Camille Pissarro, some paintings from the Avenue de l'Opera series, 1898-9.
Camille Pissarro, some paintings from the Avenue de l’Opera series, 1898-9.

This is the more surprising when considering the way in which he painted them. He often, perhaps usually, planned series in advance, estimating the number of canvases which he would devote to each composition or view. Although he would have several paintings active at any time, he seems to have been meticulous to paint each from observation of the motif.

There is another practical issue which must have been an influence, no matter how ‘pure’ Pissarro’s art. From his losses during the Franco-Prussian War, as he tried to support his family, his financial state was not good. It was better than Sisley’s, perhaps, but he did not achieve the same sales as Monet, who by 1891 was amassing a small fortune and living in comfort in a spacious property and gardens at Giverny.

The market had not just given Monet’s Grainstack series a favourable response, it had made him a rich man, with all 25 in the series being sold before the end of 1891, several for as much as 1,000 Francs each. In his retreat from the painstakingly slow dots of Divisionism, even achieving a small fraction of that success must have been highly alluring.

My next article in this series will review Sisley’s work in a similar manner, before moving on to Monet in the fourth.

Further reading

Brettell RR (1990) Pissarro and Pontoise, Yale UP and Guild.

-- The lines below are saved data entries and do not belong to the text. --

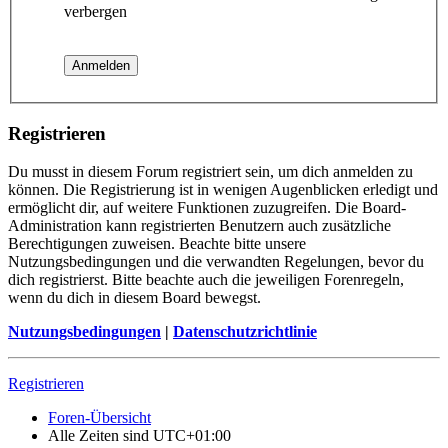
verbergen
Registrieren
Du musst in diesem Forum registriert sein, um dich anmelden zu
können. Die Registrierung ist in wenigen Augenblicken erledigt und
ermöglicht dir, auf weitere Funktionen zuzugreifen. Die Board-
Administration kann registrierten Benutzern auch zusätzliche
Berechtigungen zuweisen. Beachte bitte unsere
Nutzungsbedingungen und die verwandten Regelungen, bevor du
dich registrierst. Bitte beachte auch die jeweiligen Forenregeln,
wenn du dich in diesem Board bewegst.
Nutzungsbedingungen
|
Datenschutzrichtlinie
Registrieren
Foren-Übersicht
Alle Zeiten sind
UTC+01:00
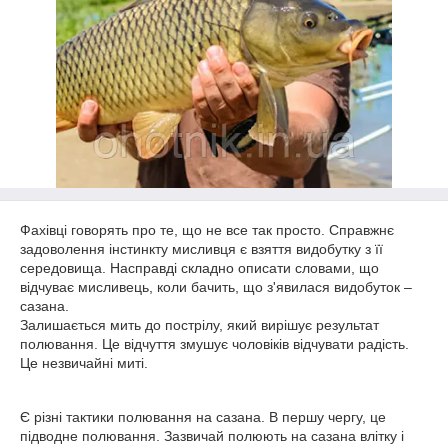
Фахівці говорять про те, що не все так просто. Справжнє
задоволення інстинкту мисливця є взяття видобутку з її
середовища. Насправді складно описати словами, що
відчуває мисливець, коли бачить, що з'явилася видобуток –
сазана.
Залишається мить до пострілу, який вирішує результат
полювання. Це відчуття змушує чоловіків відчувати радість.
Це незвичайні миті.
Є різні тактики полювання на сазана. В першу чергу, це
підводне полювання. Зазвичай полюють на сазана влітку і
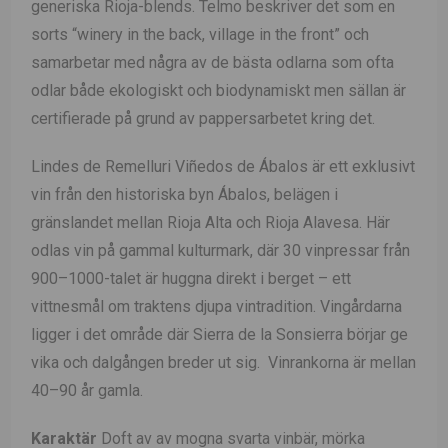
generiska Rioja-blends. Telmo beskriver det som en
sorts “winery in the back, village in the front” och
samarbetar med några av de bästa odlarna som ofta
odlar både ekologiskt och biodynamiskt men sällan är
certifierade på grund av pappersarbetet kring det.
Lindes de Remelluri Viñedos de Ábalos är ett exklusivt
vin från den historiska byn Ábalos, belägen i
gränslandet mellan Rioja Alta och Rioja Alavesa. Här
odlas vin på gammal kulturmark, där 30 vinpressar från
900–1000-talet är huggna direkt i berget – ett
vittnesmål om traktens djupa vintradition. Vingårdarna
ligger i det område där Sierra de la Sonsierra börjar ge
vika och dalgången breder ut sig. Vinrankorna är mellan
40–90 år gamla.
Karaktär
Doft av av mogna svarta vinbär, mörka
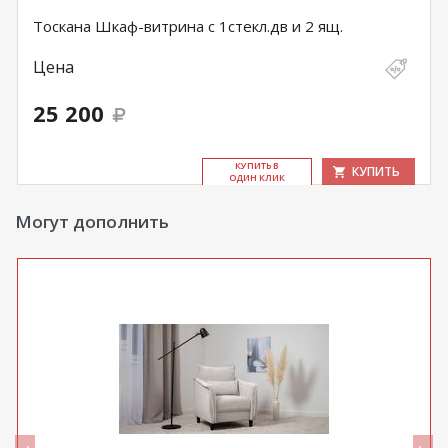
Тоскана Шкаф-витрина с 1стекл.дв и 2 ящ.
Цена
25 200
КУ­ПИТЬ В
КУПИТЬ
ОДИН КЛИК
Могут дополнить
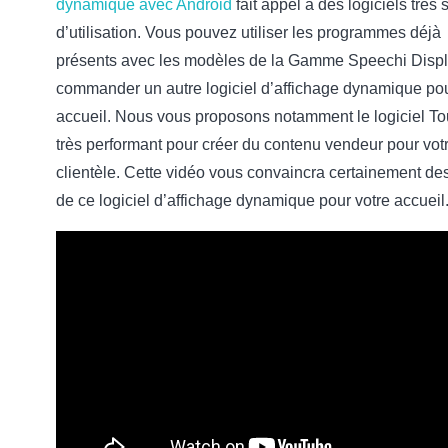
dynamique avec Android
fait appel à des logiciels très
d’utilisation. Vous pouvez utiliser les programmes déjà
présents avec les modèles de la Gamme Speechi Disp
commander un autre logiciel d’affichage dynamique pou
accueil. Nous vous proposons notamment le logiciel Tou
très performant pour créer du contenu vendeur pour vot
clientèle. Cette vidéo vous convaincra certainement de
de ce logiciel d’affichage dynamique pour votre accueil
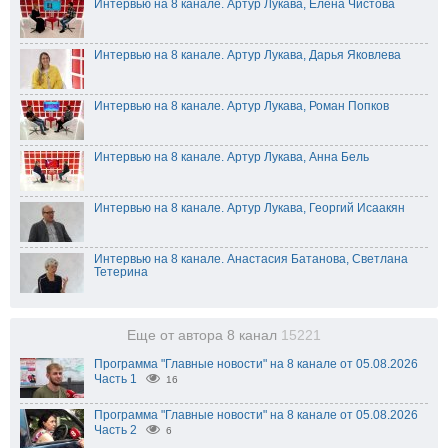
Интервью на 8 канале. Артур Лукава, Елена Чистова
Интервью на 8 канале. Артур Лукава, Дарья Яковлева
Интервью на 8 канале. Артур Лукава, Роман Попков
Интервью на 8 канале. Артур Лукава, Анна Бель
Интервью на 8 канале. Артур Лукава, Георгий Исаакян
Интервью на 8 канале. Анастасия Батанова, Светлана
Тетерина
Еще от автора 8 канал
15221
Программа "Главные новости" на 8 канале от 05.08.2026
Часть 1
16
Программа "Главные новости" на 8 канале от 05.08.2026
Часть 2
6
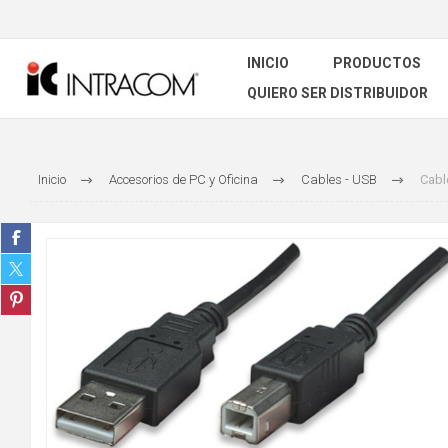
INICIO
PRODUCTOS
QUIERO SER DISTRIBUIDOR
Inicio
Accesorios de PC y Oficina
Cables - USB
Cabl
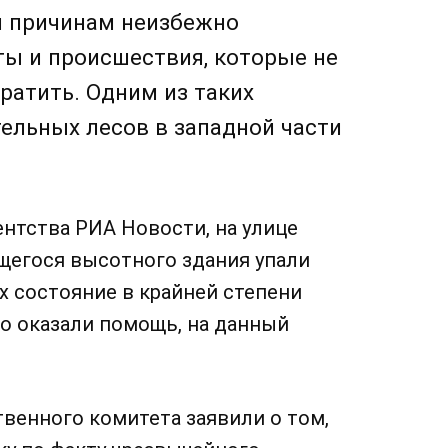
м причинам неизбежно
ы и происшествия, которые не
ратить. Одним из таких
ельных лесов в западной части
нтства РИА Новости, на улице
ящегося высотного здания упали
х состояние в крайней степени
 оказали помощь, на данный
венного комитета заявили о том,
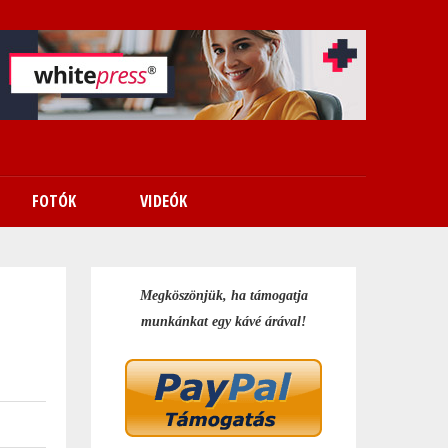
FOTÓK
VIDEÓK
Megköszönjük, ha támogatja
munkánkat egy kávé árával!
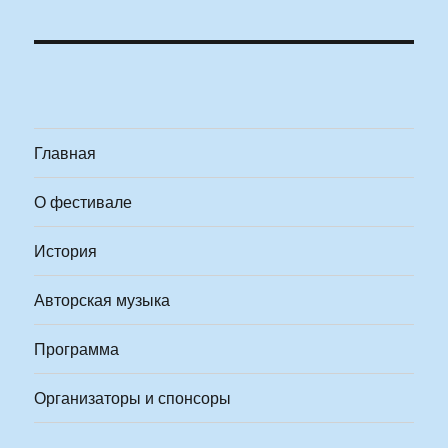
Главная
О фестивале
История
Авторская музыка
Программа
Организаторы и спонсоры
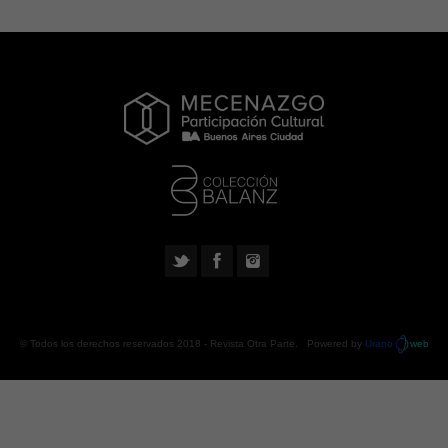
© Todos los derechos reservados 2018 -
Revista Otra Parte
. Powered by
Urano
web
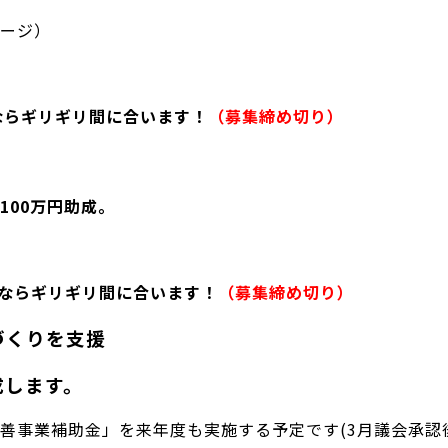
ージ）
今ならギリギリ間に合います！
（募集締め切り）
00万円助成。
 今ならギリギリ間に合います！
（募集締め切り）
づくりを支援
成します。
善事業補助金」を来年度も実施する予定です(3月議会承認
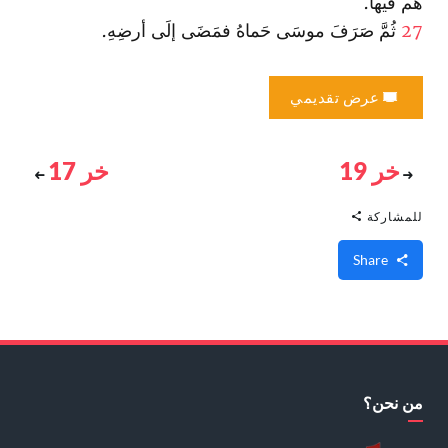
هُم فيها.
27
ثُمَّ صَرَفَ موسَى حَماهُ فمَضَى إلَى أرضِهِ.
عرض تقديمي
خر 19
خر 17
للمشاركة
Share
من نحن؟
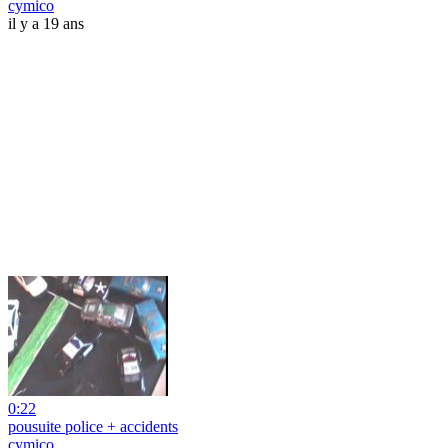
cymico
il y a 19 ans
0:22
pousuite police + accidents
cymico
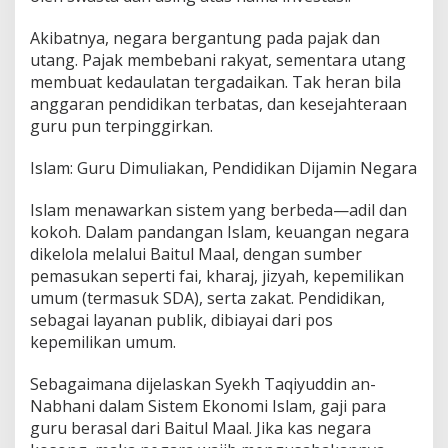
Akibatnya, negara bergantung pada pajak dan
utang. Pajak membebani rakyat, sementara utang
membuat kedaulatan tergadaikan. Tak heran bila
anggaran pendidikan terbatas, dan kesejahteraan
guru pun terpinggirkan.
Islam: Guru Dimuliakan, Pendidikan Dijamin Negara
Islam menawarkan sistem yang berbeda—adil dan
kokoh. Dalam pandangan Islam, keuangan negara
dikelola melalui Baitul Maal, dengan sumber
pemasukan seperti fai, kharaj, jizyah, kepemilikan
umum (termasuk SDA), serta zakat. Pendidikan,
sebagai layanan publik, dibiayai dari pos
kepemilikan umum.
Sebagaimana dijelaskan Syekh Taqiyuddin an-
Nabhani dalam Sistem Ekonomi Islam, gaji para
guru berasal dari Baitul Maal. Jika kas negara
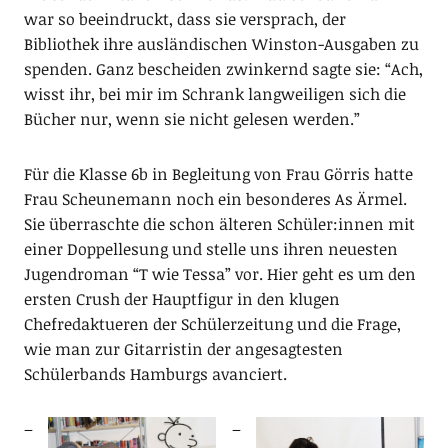
war so beeindruckt, dass sie versprach, der
Bibliothek ihre ausländischen Winston-Ausgaben zu
spenden. Ganz bescheiden zwinkernd sagte sie: “Ach,
wisst ihr, bei mir im Schrank langweiligen sich die
Bücher nur, wenn sie nicht gelesen werden.”
Für die Klasse 6b in Begleitung von Frau Görris hatte
Frau Scheunemann noch ein besonderes As Ärmel.
Sie überraschte die schon älteren Schüler:innen mit
einer Doppellesung und stelle uns ihren neuesten
Jugendroman “T wie Tessa” vor. Hier geht es um den
ersten Crush der Hauptfigur in den klugen
Chefredaktueren der Schülerzeitung und die Frage,
wie man zur Gitarristin der angesagtesten
Schülerbands Hamburgs avanciert.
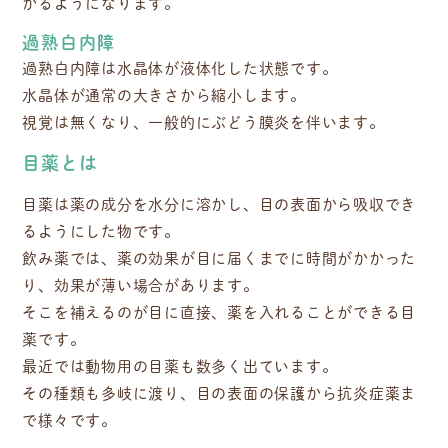
かるようになります。
過熟白内障
過熟白内障は水晶体が液体化した状態です。
水晶体が通常の大きさから縮小します。
視覚は無くなり、一般的にぶどう膜炎を伴います。
目薬とは
目薬は薬の成分を水分に溶かし、目の表面から吸収でき
るようにした物です。
飲み薬では、薬の効果が目に届くまでに時間がかかった
り、効果が薄い場合があります。
そこを補えるのが目に直接、薬を入れることができる目
薬です。
最近では動物用の目薬も数多く出ています。
その種類も多岐に渡り、目の表面の保護から抗炎症薬ま
で様々です。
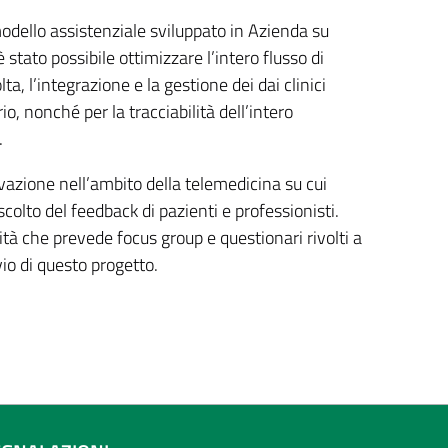
odello assistenziale sviluppato in Azienda su
tato possibile ottimizzare l’intero flusso di
ta, l’integrazione e la gestione dei dai clinici
o, nonché per la tracciabilità dell’intero
a.
vazione nell’ambito della telemedicina su cui
colto del feedback di pazienti e professionisti.
ità che prevede focus group e questionari rivolti a
vvio di questo progetto.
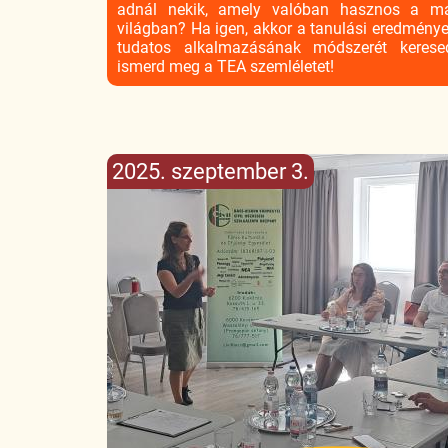
adnál nekik, amely valóban hasznos a m
világban? Ha igen, akkor a tanulási eredmény
tudatos alkalmazásának módszerét kerese
ismerd meg a TEA szemléletet!
2025. szeptember 3.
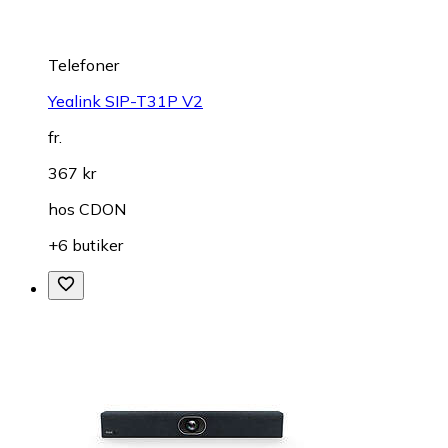
Telefoner
Yealink SIP-T31P V2
fr.
367 kr
hos
CDON
+6 butiker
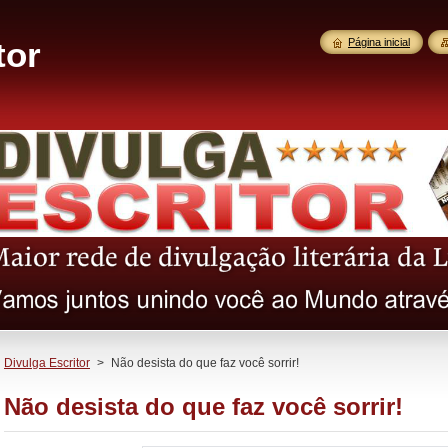
tor
Página inicial
Divulga Escritor
>
Não desista do que faz você sorrir!
Não desista do que faz você sorrir!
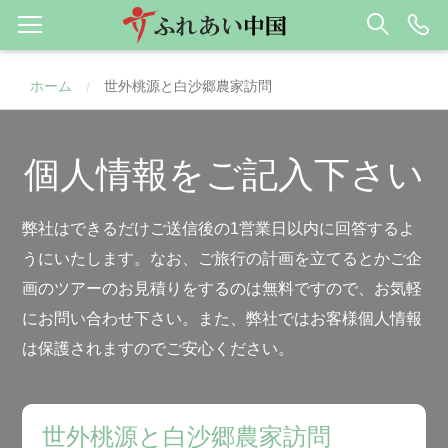
ホーム
世外桃源と白沙郷農家訪問
/
個人情報をご記入下さい
弊社はできるだけご送信後の1営業日以内に回答するよ
うにいたします。なお、ご旅行の計画を立てるとかご企
画のツアーのお見積りをするのは無料ですので、お気軽
にお問い合わせ下さい。また、弊社ではお客様個人情報
は保護されますのでご安心ください。
世外桃源と白沙郷農家訪問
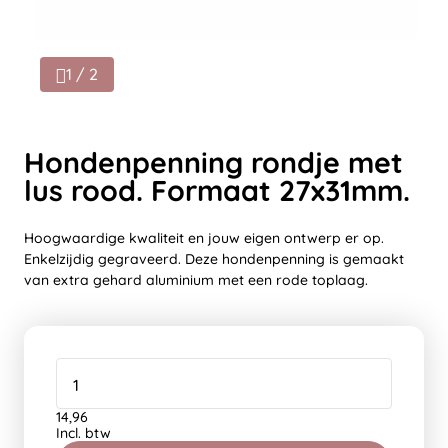
1 / 2
Hondenpenning rondje met
lus rood. Formaat 27x31mm.
Hoogwaardige kwaliteit en jouw eigen ontwerp er op.
Enkelzijdig gegraveerd. Deze hondenpenning is gemaakt
van extra gehard aluminium met een rode toplaag.
14,96
Incl. btw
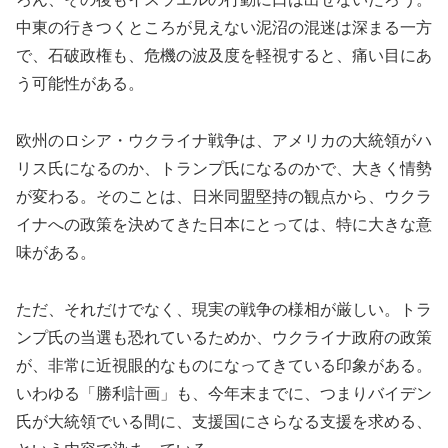
中東の行きつくところが見えない泥沼の混迷は深まる一方
で、石破政権も、危機の波及度を軽視すると、痛い目にあ
う可能性がある。
欧州のロシア・ウクライナ戦争は、アメリカの大統領がハ
リス氏になるのか、トランプ氏になるのかで、大きく情勢
が変わる。そのことは、日米同盟堅持の観点から、ウクラ
イナへの政策を決めてきた日本にとっては、特に大きな意
味がある。
ただ、それだけでなく、現実の戦争の様相が厳しい。トラ
ンプ氏の当選も恐れているためか、ウクライナ政府の政策
が、非常に近視眼的なものになってきている印象がある。
いわゆる「勝利計画」も、今年末までに、つまりバイデン
氏が大統領でいる間に、支援国にさらなる支援を求める、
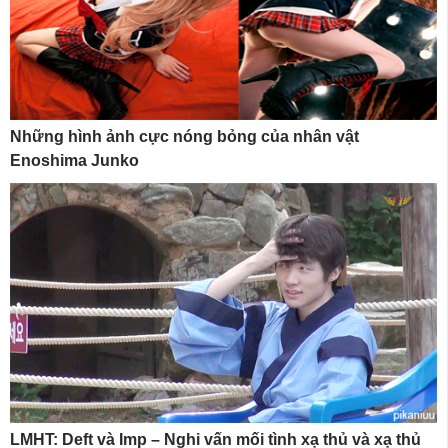
Những hình ảnh cực nóng bỏng của nhân vật
Enoshima Junko
LMHT: Deft và Imp – Nghi vấn mối tình xạ thủ và xạ thủ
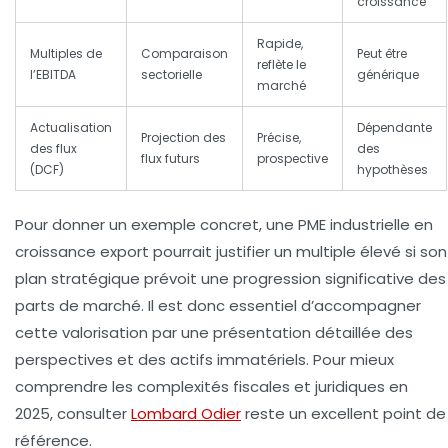
croissance
Rapide,
Multiples de
Comparaison
Peut être
reflète le
l’EBITDA
sectorielle
générique
marché
Actualisation
Dépendante
Projection des
Précise,
des flux
des
flux futurs
prospective
(DCF)
hypothèses
Pour donner un exemple concret, une PME industrielle en
croissance export pourrait justifier un multiple élevé si son
plan stratégique prévoit une progression significative des
parts de marché. Il est donc essentiel d’accompagner
cette valorisation par une présentation détaillée des
perspectives et des actifs immatériels. Pour mieux
comprendre les complexités fiscales et juridiques en
2025, consulter
Lombard Odier
reste un excellent point de
référence.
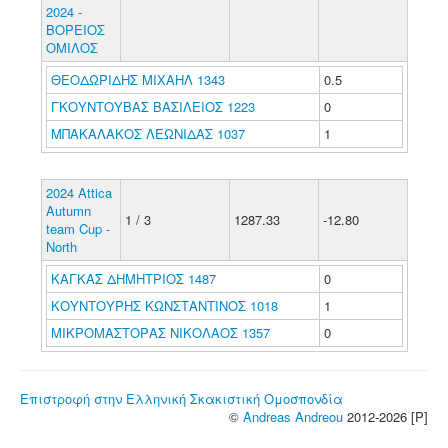
2024 -
ΒΟΡΕΙΟΣ
ΟΜΙΛΟΣ
ΘΕΟΔΩΡΙΔΗΣ ΜΙΧΑΗΛ 1343
0.5
ΓΚΟΥΝΤΟΥΒΑΣ ΒΑΣΙΛΕΙΟΣ 1223
0
ΜΠΑΚΑΛΑΚΟΣ ΛΕΩΝΙΔΑΣ 1037
1
2024 Attica
Autumn
1 / 3
1287.33
-12.80
team Cup -
North
ΚΑΓΚΑΣ ΔΗΜΗΤΡΙΟΣ 1487
0
ΚΟΥΝΤΟΥΡΗΣ ΚΩΝΣΤΑΝΤΙΝΟΣ 1018
1
ΜΙΚΡΟΜΑΣΤΟΡΑΣ ΝΙΚΟΛΑΟΣ 1357
0
Επιστροφή στην Ελληνική Σκακιστική Ομοσπονδία
©
Andreas Andreou
2012-2026 [P]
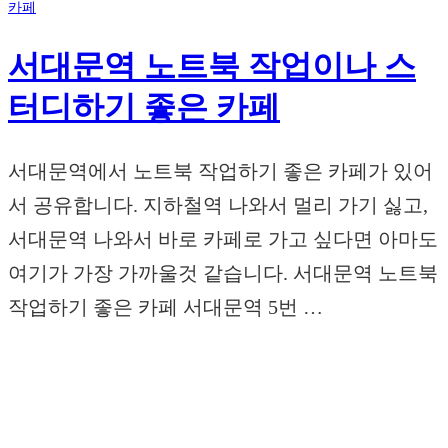
카페
서대문역 노트북 작업이나 스
터디하기 좋은 카페
서대문역에서 노트북 작업하기 좋은 카페가 있어
서 공유합니다. 지하철역 나와서 멀리 가기 싫고,
서대문역 나와서 바로 카페로 가고 싶다면 아마도
여기가 가장 가까울것 같습니다. 서대문역 노트북
작업하기 좋은 카페 서대문역 5번 …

ISBN 978 0 300 04336 5. (A thorough study based on Brettell’s thesis, with lots of information about Pontoise of relevance to other Impressionists. Available secondhand and worth the effort.)
Brettell RR and Pissarro J (1992) The Impressionist and the City. Pissarro’s Series Paintings, Royal Academy of Arts. ISBN 0 300 05446 7. (The definitive study of his late urban series paintings, available secondhand.)
Lloyd C (1992) Pissarro, Colour Library, Phaidon. ISBN 978 0 7148 2729 2. (An excellent introduction with good quality, large format colour plates, for a very modest price.)
Pissarro J (1993) Pissarro, Pavilion Books and Harry N Abrams. ISBN 1 85793 124 6. (Huge format and probably the definitive work, by his great-grandson, although few of its otherwise excellent illustrations make full use of the pages. Out of print but available secondhand.)